**Quoted passage**
+++++

7th Premier of the North West
- In office 7 September 2021 – 14 June 2024
- Preceded by: Motlalepula Rosho (acting); Job Mokgoro;
- Succeeded by: Lazzy Mokgosi

Member of the North West Provincial Legislature
- In office 1 September 2021 – 14 June 2024
- Preceded by: Job Mokgoro

Personal details
- Born: Kaobitsa Abel Bushy Maape 28 July 1957 Vryburg, Union of South Africa
- Died: 16 May 2026 (aged 68) Johannesburg, South Africa
- Party: African National Congress
- Alma mater: University of South Africa University of the Western Cape

= Bushy Maape =

South African politician (1957–2026)

Kaobitsa Abel Bushy Maape (28 July 1957 – 16 May 2026) was a South African politician and anti-apartheid activist who served as the 7th Premier of the North West and as member of the North West Provincial Legislature from September 2021 until May 2024. Maape was a member of the African National Congress and a Robben Island prisoner.

+++++

**Dataset section**
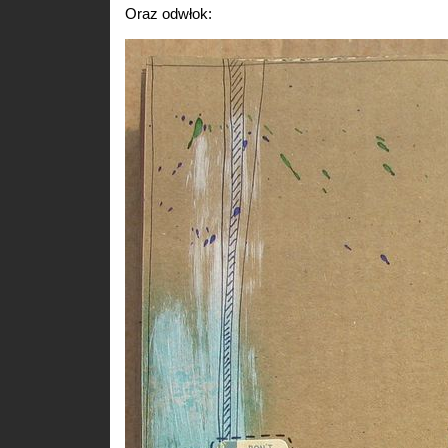
Oraz odwłok:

+++++

**What you need to do**
[A] List every person other than Bushy Maape who is named in the Bushy Maape profile.
[B] Rewrite the Bushy Maape profile from "Kaobitsa Abel Bushy Maape (28" to "Robben Island prisoner.", replacing "served" with "worked".

**Exercise answers**
[A]
Motlalepula Rosho
Job Mokgoro
Lazzy Mokgosi

[B]
Kaobitsa Abel Bushy Maape (28 July 1957 – 16 May 2026) was a South African politician and anti-apartheid activist who worked as the 7th Premier of the North West and as member of the North West Provincial Legislature from September 2021 until May 2024. Maape was a member of the African National Congress and a Robben Island prisoner.